Our two superpowers have adopted the standard Cold War alert status, DEFCON, to determine how close the world is blowing up its one and only Moon. DEFCON levels range from five to one where one indicates the Moon is about to be nuked to smithereens. To prevent this act of lunacy, C.O.U.N.T.E.R's spies embark on missions to gather launch codes and nuclear plans stored away in enemy bunkers from either side. Both countries have their own DEFCON level and so either may take out the Moon if the missions fail and the gamer must choose which country to engage for each mission. Of course, a hoard of troops stand in the way of the spy and successfully completing each mission. Not only do these troops seek out and try to kill any enemy spies they detect, but they will also raise the DEFCON alert level if they are discovered. Or, if the spy is killed while on a mission, that too will raise the DEFCON level.

Thankfully, there is a way to bring the DEFCON level back down. Officers will be found among the troops in many missions, and if a spy captures the officer, then the DEFCON level will lower. However, if the DEFCON level reaches its lowest point, then a countdown will begin. Reach the launch console at the very end of the bunker before the countdown ends or the Moon is gone and the game is over. Overall, once the spy reaches the launch console, then the mission is complete, but the game only progresses if the plans are found.

Counterspy's gameplay works as one would expect a side-scroller would until the spy moves into cover. At this point, the view switches to third person, where the spy has the ability to aim and shoot. In cover, the spy remains hidden until spotted or starts a ruckus. The spy is seemingly invulnerable to shots in cover, but enemies may toss grenades to flush the operative out or even move in for hand-to-hand assault. The shooting mechanics in cover work extremely well, and this added dimension not only serves to engage in a broader combat view than a normal side-scroller but also allows the gamer to size up enemies and their movements before taking action. Like many stealth-action games, the gamer has to choose whether to sneak or strike, bringing in a stealth element a la Metal Gear Solid (including the all-too-familiar above-head punctuation!). Firing a non-silenced weapon or blowing up explosives at any level will alert other soldiers to your presence. Once the enemy gets wind of you, they will send out an alert, which raises the DEFCON meter. So going in guns blazing works at times, but usually that tactic ends in disaster. I found the most enjoyable experience was to take out foes that I couldn’t sneak by with hand-to-hand attacks or a precisely aimed headshot with a silenced weapon. Regardless of tactic, you can forget about using walkthroughs to help you along. Each mission consists of randomly generated levels, so each attempt at a mission will be relatively new, regardless how many times you play.

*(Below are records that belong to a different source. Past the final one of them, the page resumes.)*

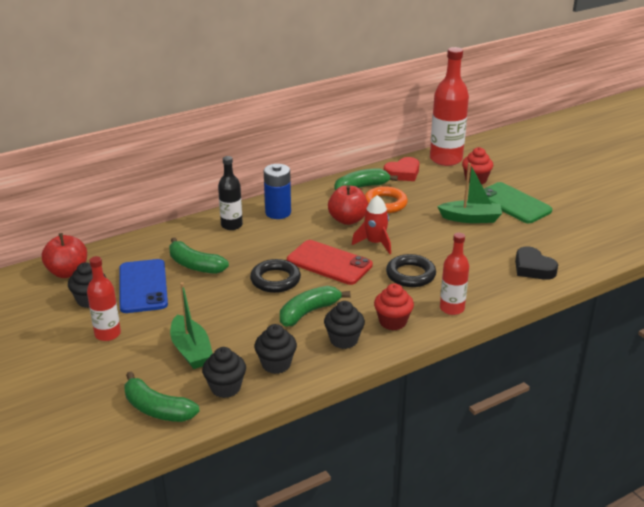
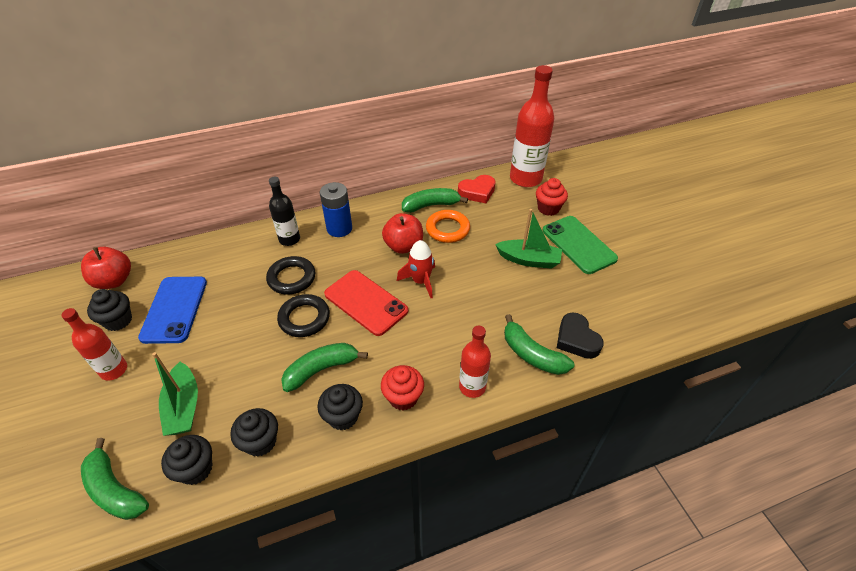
camera: 10 degrees right, 15 degrees up
(195, 265) = (234, 287): green banana -> green banana (532, 354)
(410, 275) = (443, 330): black ring -> black ring (292, 278)

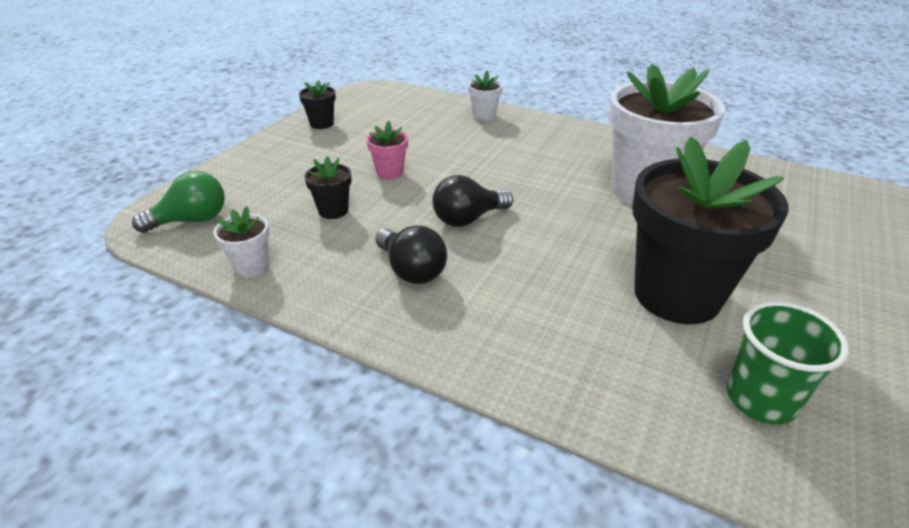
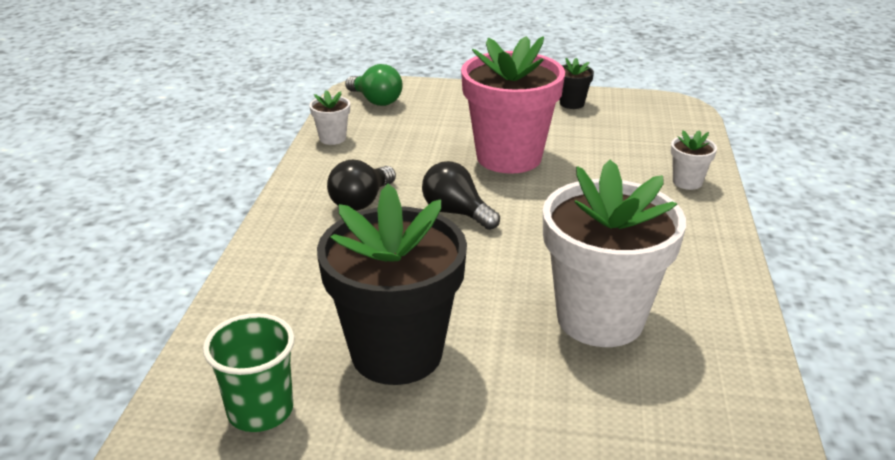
camera: 70 degrees right, 5 degrees down
(333, 210) = (426, 148): black flower pot -> none
(390, 172) = (509, 157): pink flower pot -> pink flower pot, size x2.36

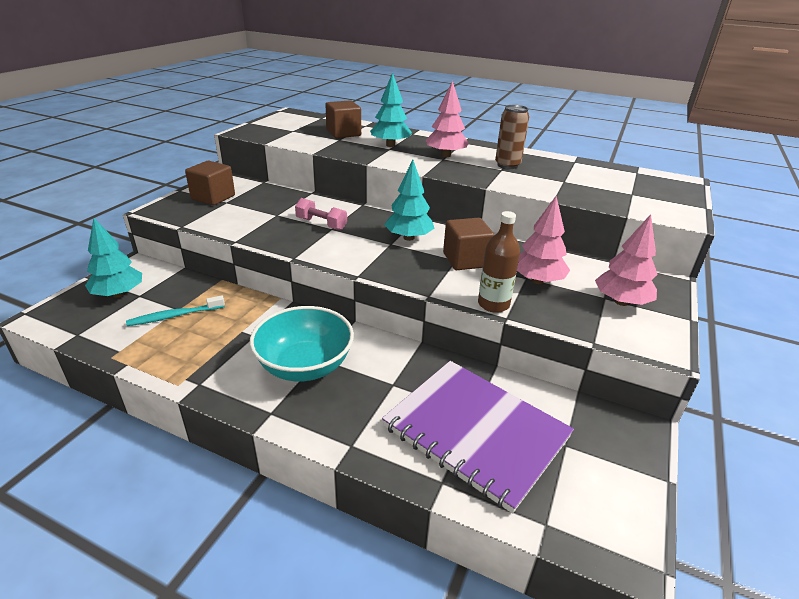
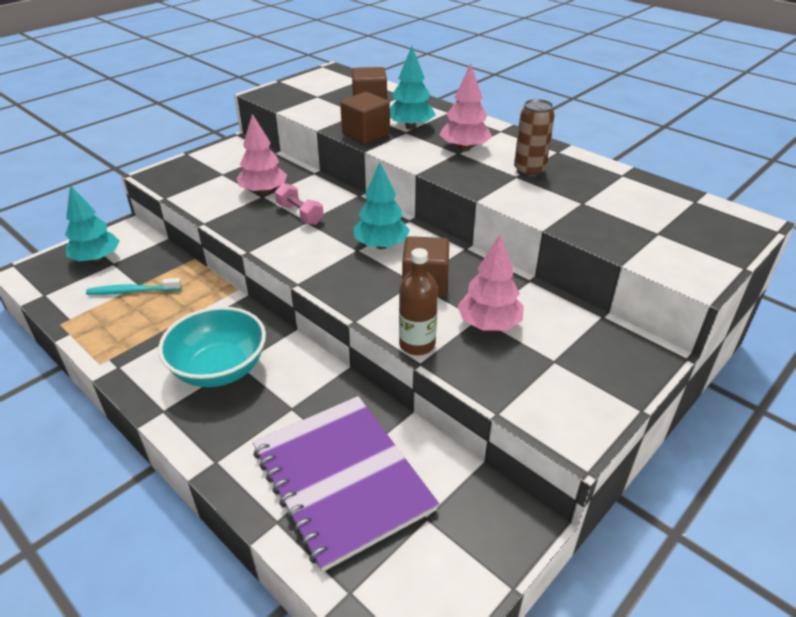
camera: 20 degrees right, 5 degrees up
(213, 197) = (213, 166): brown cube -> brown cube (366, 134)
(621, 302) = (570, 370): pink tree -> pink tree (263, 191)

The gamer must also weigh the risk and rewards of exploring the various levels. Exploring the multiple platforms, or even elevators that descend to optional lower levels, may yield weapon plans or formulas that will give the spy an advantage in future missions or health and ammo for the current endeavor. If the gamer takes a direct approach and foregoes exploring, the chances of successfully completing the mission with a better DEFCON level is higher, but there will be much loot left behind. Then again, whatever DEFCON level you end your current mission on is where you start on the next. Counterspy achieves an excellent level of balance in these decisions and strings missions together brilliantly at the same time. I found myself trying to decide if I was willing to risk a DEFCON hit for the last schematic of that atomic shotgun I so desperately want or if I would just chicken out and make a break for the console. On several occasions, I made the wrong choice and had to make a mad dash to the end and save the Moon.